Best Practices for Coordinating with Technology Providers
- Sayee Srinivasan
- Eric Jansson
Contents
Overview
This document summarizes recommended best guidance for states in working with Technology Providers, such as Student Information Systems (SIS) or assessment providers.
Strive for a Working Relationship with Vendors
Your state should target creating a strong working relationship with the vendor community in your state. In particular, vendors can be critical partners in helping your state understand how to most efficiently map data and reduce burden on the LEAs in the state.
Using API-based data exchanges means that 2 systems are directly connected and exchanging data; this is in contrast to many file-based exchanges where data flows through an intermediary and can be – and often is – corrected, amended or otherwise touched in the middle of moving between organizations or systems. Connecting vendor systems directly to your systems increases the importance of working with these vendors directly.
Communicate Early and Iterate
Your technology providers or vendors need to time to plan for integrations and to code. Most technology providers use short, highly iterative development cycles.
It is best to release information to your technology providers as early as possible and to follow these early releases with increasingly specific API information, rather than waiting to do a single “big reveal” of your API plans. This allows vendors to plan resources, get started, and work iteratively.
Create Regular Online Interaction
SEAs and their tech providers have reported vastly better experiences working together on Ed-Fi when the states hold regular meetings, so the tech providers can ask questions about technical or data model definitions and details. These meetings have been regarded as a significant help in “unblocking” tech providers, and also in developing state understandings of community readiness for API usage.
During peak development times, you should take part in a weekly, one-hour meeting with all technology providers staffed by the SEA project leads.
Publish the Resources to Vendor's Need to Perform API Development
Helping vendors with their development efforts is critically important. While some vendors are experienced with Ed-Fi technology and Ed-Fi-based data flows, every state and region will have some vendors who are not. In addition, there remains a strong network of smaller technology providers in K-12 for whom API-based data exchange will be new and challenging. States need to support these organizations in particular.

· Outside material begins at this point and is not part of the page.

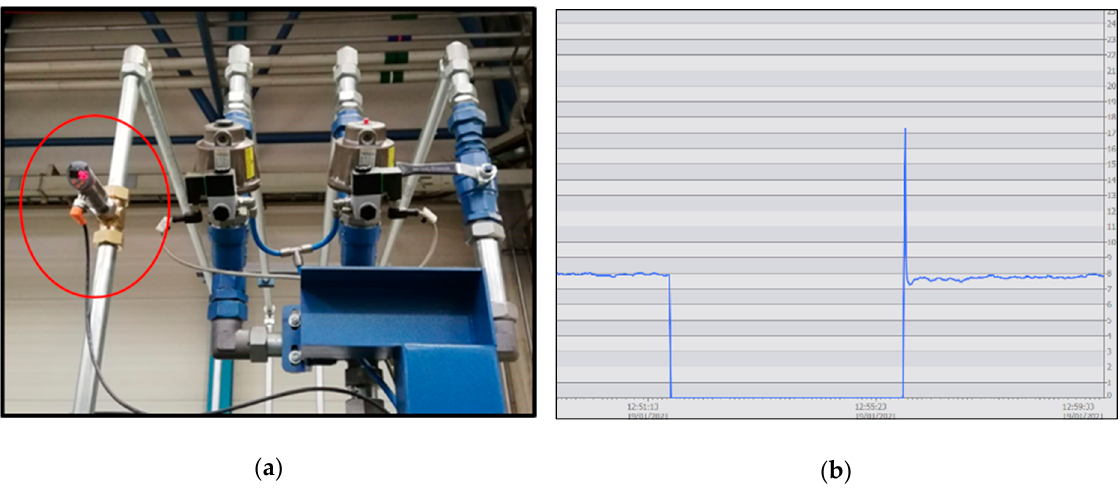
Figure 7. ( a ) Analog flowmeter installed in the machine. ( b ) Coolant flow monitoring.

There is a lot of best practice in this area, so it has been separated into its own page; see Vendor Support - Technical Resources to Support API Development
Publish a Data Portal or “Clearinghouse” for All Vendor Info
Along with sandboxes, SEAs typically provide a public portal [SS8] that contains all data on API data models and interaction requirements. This data needs to include both the data model information typical of state data collection efforts, and the technical information needed by API client developers. For the latter, our TechDocs can often be a good source of info, but it is best to identify and refer to specific pages rather than linking to the TechDocs home page.
Align Closely to Ed-Fi's Standards and Get Help
Your state data specifications should align closely to Ed-Fi's standards. Doing so will assist vendors and in the process lead to a more predictable and smooth modernization process for your state.
If your standards don't align closely, you increase vendor development work which increases their support burden as well as increases bugs and errors that impact you. It also makes it more difficult for you to share tools and best practice with other states who use Ed-Fi.
Below are a few recommended points for in this area.
Engage a Managed Service Provider or Ed-Fi Integrator
These professionals will have knowledge of how to map your state data needs into Ed-Fi, avoiding many errors common among new states. They can also do this work considerably faster. They are a more efficient path for you, and they also help the health of the overall vendor ecosystem by increasing alignment of data to Ed-Fi's standards.
Avoid adding entities that duplicate entities already in the Ed-Fi model
In API integrations, it can be tempting to copy elements of the existing state data collection system into your Ed-Fi-based specifications. But doing so can result in cases where there is both an Ed-Fi core entity and your entity that share the same semantics. This duplication causes confusion for API client developers and also reduces the ability of a tech provider to reuse production-quality code and mappings across states. For SEAs, these custom integrations result in lower data quality and API errors.
When extending the APIs, ask for granular, not aggregate data
Similar to the above point, it can be very tempting to ask for aggregate data when extending the Ed-Fi APIs. As an example, if a state needs to know the number of days a student was in attendance for a grading period, why not just extend the model to ask for this aggregate number?
The Ed-Fi model is built on the notion that granular data is inherently more useful and informative, and also on the vision of establishing industry-wide data exchange models where all systems benefit from standardization. Aggregate data makes both more difficult. In the above example, different states may have different ways of counting absences; does a medical release or home-bound day constitute an absence? How about a student's early release?
Aggregate fields often require specific business rules that result in complex, state-specific logic falling on the API client, and this reduces the reusability of API client code across state boundaries. As a result, the ecosystem does not enjoy the benefits of standardized data exchange, and this means lower data quality for your agency.